Per questa finalità di monitoraggio, la nuova norma autorizza il Dipartimento della Funzione Pubblica al trattamento dei dati personali e sensibili, la cui conservazione non può comunque avere durata superiore a ventiquattro mesi.
Ai fini della comunicazione dei dati, le Amministrazioni Pubbliche sono autorizzate al trattamento dei relativi dati personali e sensibili e provvedono alla conservazione dei dati per un periodo non superiore a trenta giorni dalla loro comunicazione, decorsi i quali, salve specifiche esigenze amministrativo-contabili, ne curano la cancellazione.
Le operazioni rilevanti consistono nella raccolta, conservazione, elaborazione dei dati in forma elettronica e non, nonché nella comunicazione alle amministrazioni interessate.
Sono inoltre consentite la pubblicazione e la divulgazione dei dati e delle elaborazioni esclusivamente in forma anonima.

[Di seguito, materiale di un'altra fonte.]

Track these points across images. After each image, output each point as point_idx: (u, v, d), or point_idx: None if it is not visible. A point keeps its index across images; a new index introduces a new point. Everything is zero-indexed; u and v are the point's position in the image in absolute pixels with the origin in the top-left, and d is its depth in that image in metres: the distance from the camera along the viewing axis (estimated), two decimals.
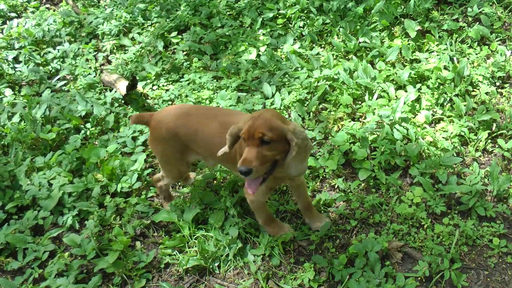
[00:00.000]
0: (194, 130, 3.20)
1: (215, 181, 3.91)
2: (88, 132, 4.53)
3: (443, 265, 3.04)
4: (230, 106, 4.40)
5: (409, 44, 4.72)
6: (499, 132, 3.97)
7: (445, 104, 4.20)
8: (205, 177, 3.89)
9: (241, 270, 3.30)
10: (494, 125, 4.01)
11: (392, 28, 4.99)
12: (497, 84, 4.46)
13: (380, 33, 4.90)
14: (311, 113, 4.26)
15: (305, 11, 5.38)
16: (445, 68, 4.42)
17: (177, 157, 3.40)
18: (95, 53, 5.74)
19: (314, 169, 3.80)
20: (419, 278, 3.07)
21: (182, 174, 3.58)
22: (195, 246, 3.38)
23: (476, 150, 3.87)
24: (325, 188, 3.76)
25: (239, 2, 5.88)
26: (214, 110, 3.38)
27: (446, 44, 4.75)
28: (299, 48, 4.94)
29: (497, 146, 3.90)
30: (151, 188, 3.98)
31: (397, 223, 3.37)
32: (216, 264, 3.32)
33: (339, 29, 5.02)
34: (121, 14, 6.06)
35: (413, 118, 4.04)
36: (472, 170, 3.64)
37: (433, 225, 3.33)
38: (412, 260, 3.20)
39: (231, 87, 4.67)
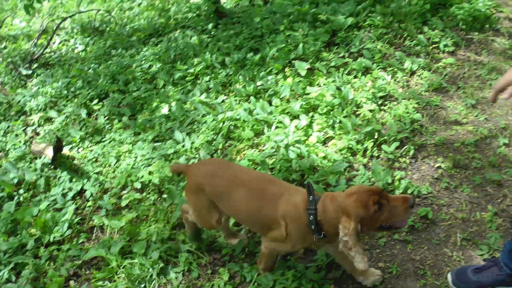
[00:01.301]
0: (219, 193, 3.29)
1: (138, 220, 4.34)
2: (21, 198, 4.90)
3: None
4: (146, 154, 4.90)
5: (300, 81, 5.38)
6: (382, 139, 4.60)
7: (335, 125, 4.81)
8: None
9: (164, 286, 3.70)
10: (377, 134, 4.64)
11: (285, 70, 5.67)
12: (379, 102, 5.13)
13: (275, 76, 5.57)
14: (219, 150, 4.80)
15: (210, 67, 6.03)
16: (333, 96, 5.07)
17: (206, 210, 3.44)
18: (24, 128, 6.19)
19: None
20: (319, 266, 3.55)
21: (213, 226, 3.56)
22: (123, 274, 3.77)
23: (364, 157, 4.46)
24: None
25: (152, 68, 6.50)
26: (243, 175, 3.31)
27: (334, 77, 5.44)
28: (205, 98, 5.54)
29: (382, 151, 4.51)
30: (81, 234, 4.36)
31: None
32: (142, 286, 3.70)
33: (239, 77, 5.66)
34: (46, 90, 6.59)
35: (306, 140, 4.62)
36: (359, 172, 4.22)
37: None
38: (312, 253, 3.68)
39: (148, 139, 5.19)
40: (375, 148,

L’articolo 23 della nuova norma, infine, attribuisce al Governo la delega ad emanare specifici atti volti alla razionalizzazione e semplificazione dei documenti da presentare, con particolare riferimento alle persone con handicap in situazione di gravità ai sensi dell’articolo 3, comma 3, della Legge 5 febbraio 1992, n. 104, o affette da patologie di tipo neuro-degenerativo o oncologico.

Associazioni storiche

Piuttosto singolare è l’ultimo periodo dell’ultimo comma dell’articolo 24 che appare giustapposto e non pertinente con il resto di disposizione.
Il Legislatore ricorda che rimane obbligatorio, per le ASL, l’invio degli elenchi delle persone sottoposte ad accertamenti sanitari, ad ENS, ANMIC e UIC. Questi elenchi devono contenere soltanto il nome, il cognome e l’indirizzo.

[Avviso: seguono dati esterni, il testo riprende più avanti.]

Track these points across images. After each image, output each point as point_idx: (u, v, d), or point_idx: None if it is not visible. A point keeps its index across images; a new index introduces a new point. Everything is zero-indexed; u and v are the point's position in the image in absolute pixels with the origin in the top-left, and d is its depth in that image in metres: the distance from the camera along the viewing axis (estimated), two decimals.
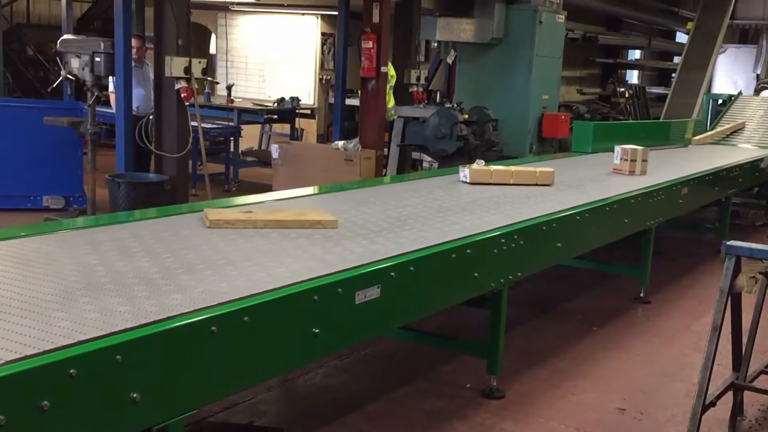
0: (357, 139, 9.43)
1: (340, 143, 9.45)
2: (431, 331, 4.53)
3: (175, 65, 6.77)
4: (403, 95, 10.31)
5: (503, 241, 4.01)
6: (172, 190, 6.91)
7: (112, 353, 2.19)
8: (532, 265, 4.43)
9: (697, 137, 10.00)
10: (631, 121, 12.70)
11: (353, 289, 3.05)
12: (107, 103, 8.11)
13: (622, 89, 14.66)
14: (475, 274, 3.83)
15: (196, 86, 7.03)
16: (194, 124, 9.22)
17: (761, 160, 8.72)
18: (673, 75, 18.55)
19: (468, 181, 5.43)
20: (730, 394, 3.98)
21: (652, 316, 5.86)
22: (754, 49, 18.29)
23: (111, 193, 6.62)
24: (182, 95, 6.87)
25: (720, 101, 12.24)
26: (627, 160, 6.37)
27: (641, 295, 6.20)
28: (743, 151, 9.38)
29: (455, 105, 9.53)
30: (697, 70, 14.65)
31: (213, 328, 2.47)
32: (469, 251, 3.74)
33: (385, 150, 10.33)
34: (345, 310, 3.02)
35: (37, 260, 3.04)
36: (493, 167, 5.59)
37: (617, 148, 6.50)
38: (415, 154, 10.86)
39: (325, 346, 2.97)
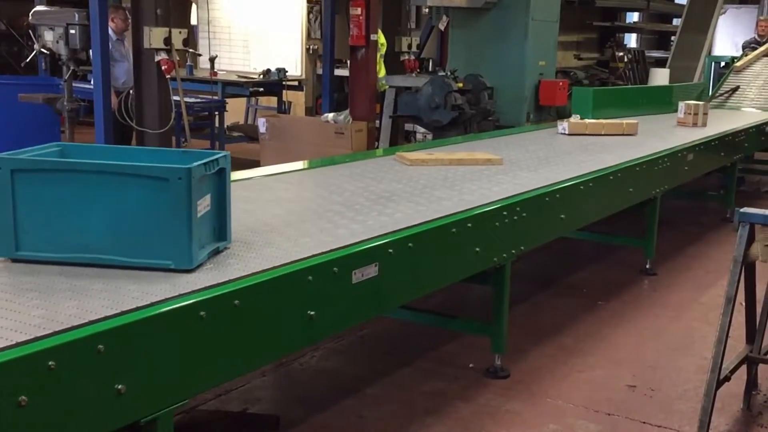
0: (347, 111, 9.29)
1: (330, 116, 9.31)
2: (431, 310, 4.44)
3: (154, 36, 6.61)
4: (394, 64, 10.16)
5: (505, 213, 3.92)
6: None
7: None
8: (535, 238, 4.34)
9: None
10: (632, 86, 12.56)
11: (350, 268, 2.95)
12: (85, 78, 7.94)
13: (621, 53, 14.48)
14: (477, 249, 3.74)
15: (177, 58, 6.87)
16: (177, 98, 9.06)
17: (767, 123, 8.64)
18: (673, 38, 18.39)
19: (567, 132, 6.56)
20: (743, 368, 3.91)
21: (658, 288, 5.80)
22: (755, 9, 18.13)
23: None
24: (162, 68, 6.71)
25: (723, 64, 12.16)
26: (690, 113, 7.61)
27: (647, 266, 6.13)
28: (747, 115, 9.29)
29: (449, 73, 9.39)
30: (698, 32, 14.50)
31: (202, 313, 2.37)
32: (470, 225, 3.64)
33: (377, 122, 10.21)
34: (341, 291, 2.93)
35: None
36: (587, 120, 6.86)
37: (681, 104, 7.80)
38: (409, 126, 10.73)
39: (322, 328, 2.88)
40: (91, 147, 3.05)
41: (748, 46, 12.74)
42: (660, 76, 12.86)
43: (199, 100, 9.93)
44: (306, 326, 2.76)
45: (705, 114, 7.67)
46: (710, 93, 10.86)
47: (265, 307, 2.61)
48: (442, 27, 11.17)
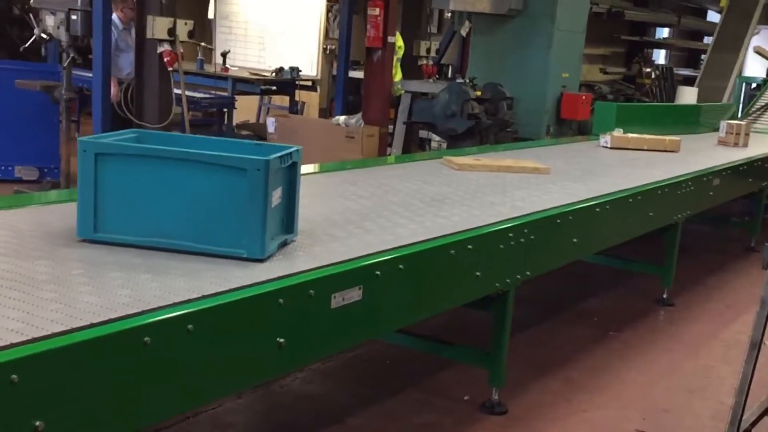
0: (359, 115, 9.00)
1: (342, 118, 9.02)
2: (427, 334, 4.13)
3: (158, 26, 6.36)
4: (411, 69, 9.87)
5: (511, 235, 3.60)
6: None
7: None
8: (543, 263, 4.02)
9: None
10: (657, 103, 12.20)
11: (328, 291, 2.64)
12: (89, 66, 7.69)
13: (649, 69, 14.13)
14: (477, 273, 3.42)
15: (182, 50, 6.61)
16: (178, 91, 8.80)
17: None
18: (703, 56, 17.99)
19: (609, 146, 6.55)
20: (766, 419, 3.57)
21: (675, 320, 5.45)
22: None
23: None
24: (165, 60, 6.45)
25: (754, 85, 11.76)
26: (732, 133, 7.65)
27: (664, 296, 5.78)
28: (723, 150, 8.86)
29: (467, 81, 9.08)
30: (730, 51, 14.09)
31: (146, 339, 2.07)
32: (470, 247, 3.32)
33: (390, 127, 9.93)
34: (317, 316, 2.62)
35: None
36: (630, 135, 6.76)
37: (722, 123, 7.87)
38: (423, 133, 10.45)
39: (292, 358, 2.57)
40: (167, 135, 3.12)
41: None
42: (688, 95, 12.48)
43: (207, 95, 9.66)
44: (274, 355, 2.46)
45: (747, 134, 7.71)
46: (739, 114, 10.48)
47: (224, 332, 2.31)
48: (464, 33, 10.88)
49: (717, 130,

Come forse non tutti sanno, infatti, grazie a norme che risalgono al 1970/71, tutti i nominativi di chi viene sottoposto a visita di accertamento per minorazioni civili, vengono trasmessi alle Associazioni cosiddette “storiche”, anche in assenza di autorizzazione o informativa agli interessati.
Il periodo inserito in questa nuova disposizione, sembra mirato a ribadire una normativa datata e messa in discussione da alcune parti, se non addirittura disattesa da alcune ASL.